-------- Data section --------

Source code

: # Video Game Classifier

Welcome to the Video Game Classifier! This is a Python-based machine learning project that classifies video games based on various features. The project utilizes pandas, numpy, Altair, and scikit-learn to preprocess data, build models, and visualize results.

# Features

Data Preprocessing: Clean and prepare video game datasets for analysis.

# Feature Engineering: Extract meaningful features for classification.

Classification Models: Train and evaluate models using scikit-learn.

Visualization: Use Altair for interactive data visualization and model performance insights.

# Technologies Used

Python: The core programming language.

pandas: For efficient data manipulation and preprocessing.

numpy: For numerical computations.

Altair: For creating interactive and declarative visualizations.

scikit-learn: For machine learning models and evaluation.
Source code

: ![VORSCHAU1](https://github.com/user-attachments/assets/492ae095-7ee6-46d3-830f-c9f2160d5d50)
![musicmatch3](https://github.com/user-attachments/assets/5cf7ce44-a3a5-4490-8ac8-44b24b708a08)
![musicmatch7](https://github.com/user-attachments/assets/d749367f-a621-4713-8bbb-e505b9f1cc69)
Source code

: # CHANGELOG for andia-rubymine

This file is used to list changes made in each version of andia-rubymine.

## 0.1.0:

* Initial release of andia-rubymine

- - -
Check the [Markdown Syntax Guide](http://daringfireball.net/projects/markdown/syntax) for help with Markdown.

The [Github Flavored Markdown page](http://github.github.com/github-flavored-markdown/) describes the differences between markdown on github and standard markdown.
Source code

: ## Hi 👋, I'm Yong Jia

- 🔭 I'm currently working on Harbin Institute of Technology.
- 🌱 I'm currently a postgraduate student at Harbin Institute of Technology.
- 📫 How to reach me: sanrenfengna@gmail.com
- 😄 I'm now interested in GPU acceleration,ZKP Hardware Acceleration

--------

— Work instructions —
Reproduce all of the rows above, renaming "Harbin Institute of Technology" to "Tsinghua University" wherever it appears and leaving everything else unchanged.

— Exercise solution —
Source code

: # Video Game Classifier

Welcome to the Video Game Classifier! This is a Python-based machine learning project that classifies video games based on various features. The project utilizes pandas, numpy, Altair, and scikit-learn to preprocess data, build models, and visualize results.

# Features

Data Preprocessing: Clean and prepare video game datasets for analysis.

# Feature Engineering: Extract meaningful features for classification.

Classification Models: Train and evaluate models using scikit-learn.

Visualization: Use Altair for interactive data visualization and model performance insights.

# Technologies Used

Python: The core programming language.

pandas: For efficient data manipulation and preprocessing.

numpy: For numerical computations.

Altair: For creating interactive and declarative visualizations.

scikit-learn: For machine learning models and evaluation.
Source code

: ![VORSCHAU1](https://github.com/user-attachments/assets/492ae095-7ee6-46d3-830f-c9f2160d5d50)
![musicmatch3](https://github.com/user-attachments/assets/5cf7ce44-a3a5-4490-8ac8-44b24b708a08)
![musicmatch7](https://github.com/user-attachments/assets/d749367f-a621-4713-8bbb-e505b9f1cc69)
Source code

: # CHANGELOG for andia-rubymine

This file is used to list changes made in each version of andia-rubymine.

## 0.1.0:

* Initial release of andia-rubymine

- - -
Check the [Markdown Syntax Guide](http://daringfireball.net/projects/markdown/syntax) for help with Markdown.

The [Github Flavored Markdown page](http://github.github.com/github-flavored-markdown/) describes the differences between markdown on github and standard markdown.
Source code

: ## Hi 👋, I'm Yong Jia

- 🔭 I'm currently working on Tsinghua University.
- 🌱 I'm currently a postgraduate student at Tsinghua University.
- 📫 How to reach me: sanrenfengna@gmail.com
- 😄 I'm now interested in GPU acceleration,ZKP Hardware Acceleration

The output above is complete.